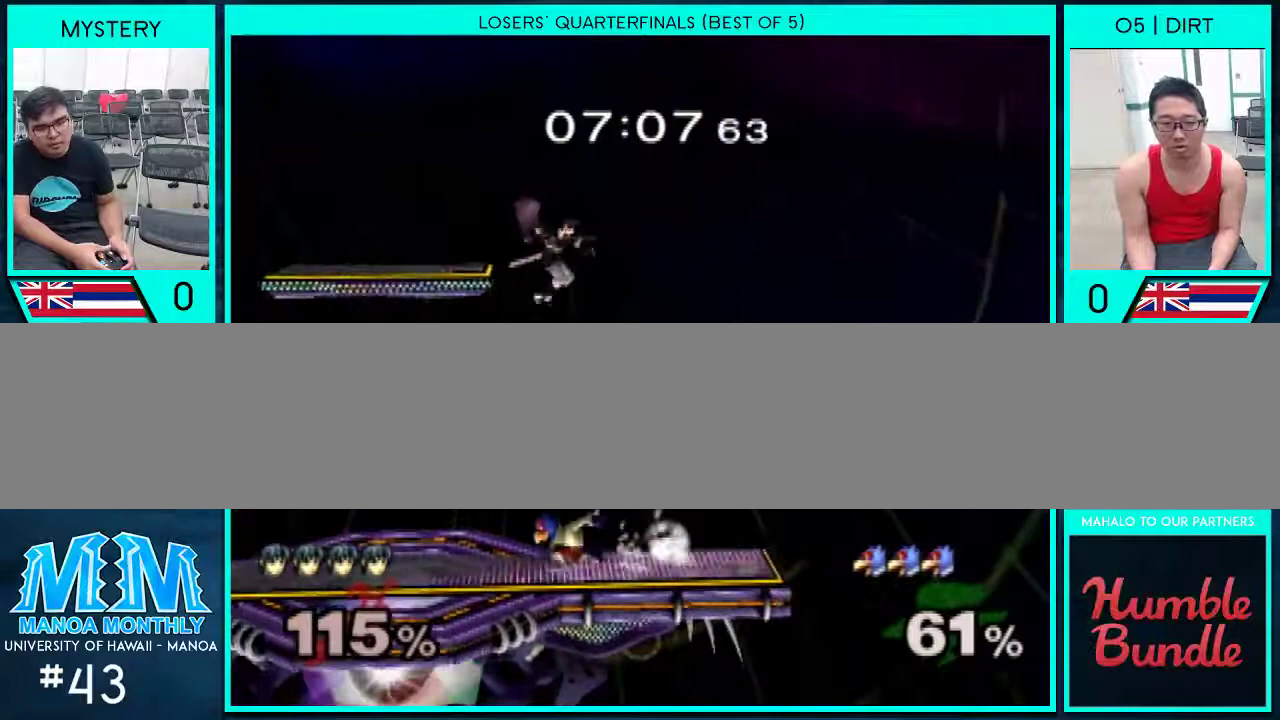
{"buttons": [], "left_stick": "left", "right_stick": "center", "events": [[167, "right_stick", "right"], [233, "right_stick", "center"], [400, "left_stick", "center"], [500, "left_stick", "left"]]}
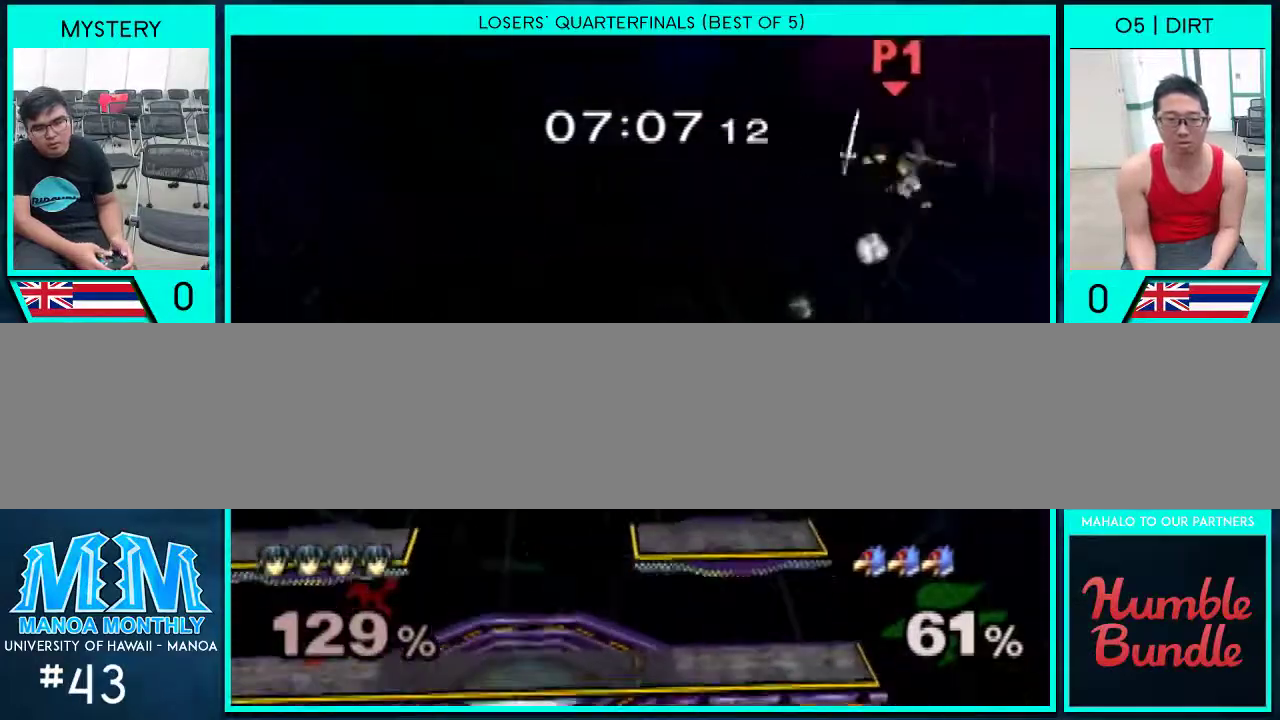
{"buttons": [], "left_stick": "left", "right_stick": "center", "events": [[67, "Y", "down"], [133, "Y", "up"], [200, "Y", "down"], [300, "Y", "up"]]}
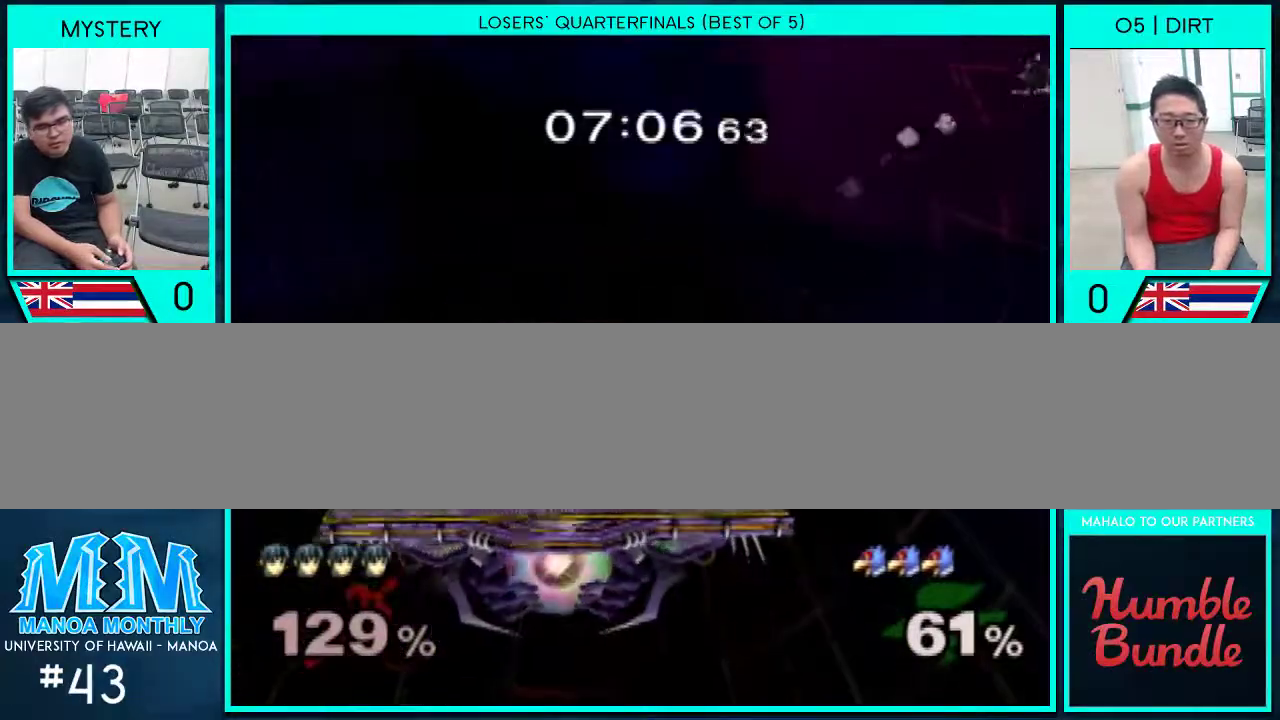
{"buttons": ["A"], "left_stick": "left", "right_stick": "center", "events": [[67, "A", "down"], [133, "A", "up"], [200, "A", "down"], [300, "A", "up"], [367, "A", "down"], [400, "A", "up"], [467, "A", "down"]]}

Description of the task:
Word for word, return the material above; the pictures stay out.

Answer to this task:
{"buttons": [], "left_stick": "left", "right_stick": "center", "events": [[167, "right_stick", "right"], [233, "right_stick", "center"], [400, "left_stick", "center"], [500, "left_stick", "left"]]}
{"buttons": [], "left_stick": "left", "right_stick": "center", "events": [[67, "Y", "down"], [133, "Y", "up"], [200, "Y", "down"], [300, "Y", "up"]]}
{"buttons": ["A"], "left_stick": "left", "right_stick": "center", "events": [[67, "A", "down"], [133, "A", "up"], [200, "A", "down"], [300, "A", "up"], [367, "A", "down"], [400, "A", "up"], [467, "A", "down"]]}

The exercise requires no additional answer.